Maybe that's so, but Jesus. How pretentious.
Anyway, Washington Post editorial person and part-time post-punk musician Justin Moyer put it much more elegantly in his recent op-ed piece when he pronounced: "Charlie Parker and John Zorn do not seem to occupy the same sonic universe, let alone belong in the same record bin or iTunes menu."

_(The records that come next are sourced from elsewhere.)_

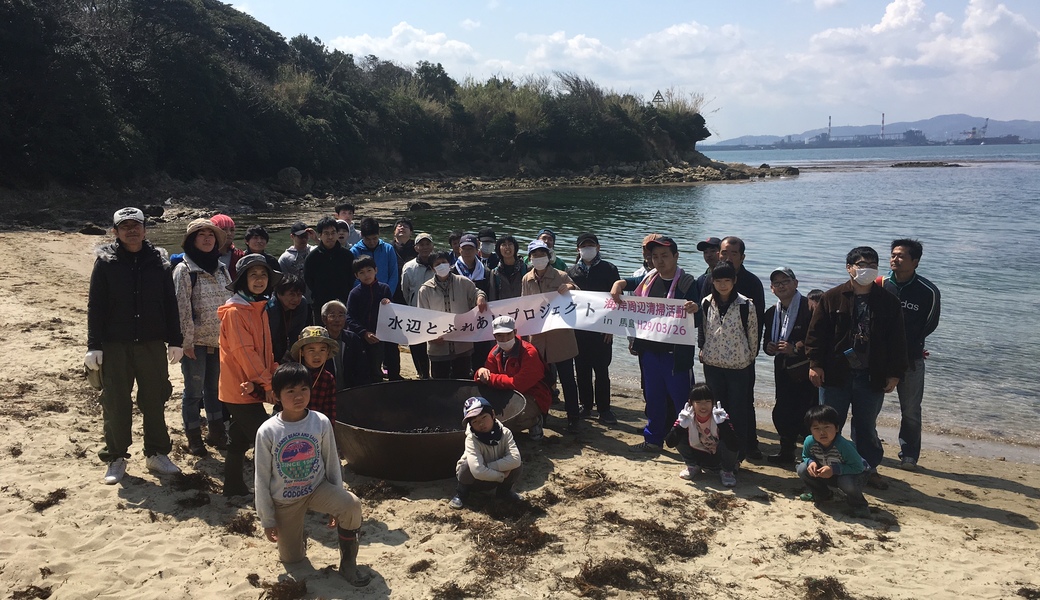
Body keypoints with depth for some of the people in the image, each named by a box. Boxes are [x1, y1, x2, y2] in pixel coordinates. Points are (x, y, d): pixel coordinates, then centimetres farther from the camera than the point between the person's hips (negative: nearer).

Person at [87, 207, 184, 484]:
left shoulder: (158, 260, 3)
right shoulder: (106, 261, -1)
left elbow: (170, 303, 6)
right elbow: (95, 306, -2)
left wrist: (175, 340, 3)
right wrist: (94, 346, -6)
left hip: (152, 344, 1)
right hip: (115, 345, -1)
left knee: (155, 401, 9)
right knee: (115, 404, 5)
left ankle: (157, 453, 23)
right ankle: (116, 458, 19)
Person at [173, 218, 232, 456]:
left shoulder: (222, 269, 9)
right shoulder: (184, 269, -8)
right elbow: (182, 307, -12)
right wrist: (186, 340, -15)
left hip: (219, 340, 5)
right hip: (196, 341, -5)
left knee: (215, 387, 16)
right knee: (194, 390, 3)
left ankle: (216, 432, 27)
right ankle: (194, 438, 14)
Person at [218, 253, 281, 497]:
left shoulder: (260, 308, 12)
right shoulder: (235, 311, -15)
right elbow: (243, 351, -19)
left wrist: (273, 376, -6)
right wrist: (267, 384, -18)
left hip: (250, 388, 8)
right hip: (241, 388, -8)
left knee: (240, 439, 17)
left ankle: (233, 486, 27)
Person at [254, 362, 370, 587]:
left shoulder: (321, 422, -15)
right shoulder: (267, 432, -18)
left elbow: (332, 464, -4)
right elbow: (262, 478, -8)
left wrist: (337, 503, 0)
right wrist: (267, 520, -4)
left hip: (317, 489, 0)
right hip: (285, 501, 0)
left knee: (351, 505, -30)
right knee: (292, 559, 9)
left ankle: (347, 563, -9)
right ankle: (295, 535, 45)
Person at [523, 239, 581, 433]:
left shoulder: (561, 276, -6)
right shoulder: (527, 280, 5)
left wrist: (571, 288, -22)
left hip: (561, 336, -3)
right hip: (537, 336, 4)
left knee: (567, 379, 1)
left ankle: (573, 418, 11)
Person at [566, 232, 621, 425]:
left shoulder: (608, 270, 2)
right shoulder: (571, 272, 9)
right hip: (578, 329, 3)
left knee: (602, 369, -1)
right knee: (582, 370, 8)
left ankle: (603, 409, 7)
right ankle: (586, 405, 20)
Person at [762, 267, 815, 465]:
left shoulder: (809, 308, -11)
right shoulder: (772, 312, 12)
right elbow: (767, 339, 21)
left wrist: (796, 348, -21)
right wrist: (769, 347, -1)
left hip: (805, 372, -7)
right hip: (783, 371, 7)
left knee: (805, 417, -7)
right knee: (782, 414, 10)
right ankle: (786, 452, 25)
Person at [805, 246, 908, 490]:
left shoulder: (888, 301, 3)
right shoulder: (832, 297, -2)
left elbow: (897, 341, 5)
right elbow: (816, 332, -2)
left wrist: (895, 373, 1)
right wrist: (815, 364, -9)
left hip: (872, 378, 1)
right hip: (835, 375, -1)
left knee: (866, 427, 14)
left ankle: (869, 468, 28)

As my old pal Lex G. might say, "YEP YEP." Here's alto saxophonist John Zorn playing with the Sonny Clark Memorial Quartet:
3) I Don't "Get" Your Aesthetic, And If You Don't Understand How That Invalidates Your Whole Project, I Feel Bad For You, Son, But That's No Reason For You To Become Unpleasant
In the aforementioned Washington Post piece, Moyer recalls studying jazz with the likes of Anthony Braxton, Pheeroan akLaff, and Jay Hoggard. "I appreciated that these generous African American men deigned to share their art at a quite white New England liberal-arts school," Moyers allows, and as you see there is not a trace of racist condescension in his nevertheless quite white reminiscence. Like he said, he appreciated it, but "I just didn’t get their aesthetic." And for an aesthetic to be valid, a white boy has to get it. In case you're interested in the aesthetic Moyer gets, well, here's the website for his band, which has a cute name. Also, in the words of Mark E. Smith, "You are working on a video project." Why doesn't this kind of stuff get grants? And also, you don't have to get so shirty, Amiri Baraka, or do I mean LeRoi Jones? I mean, really.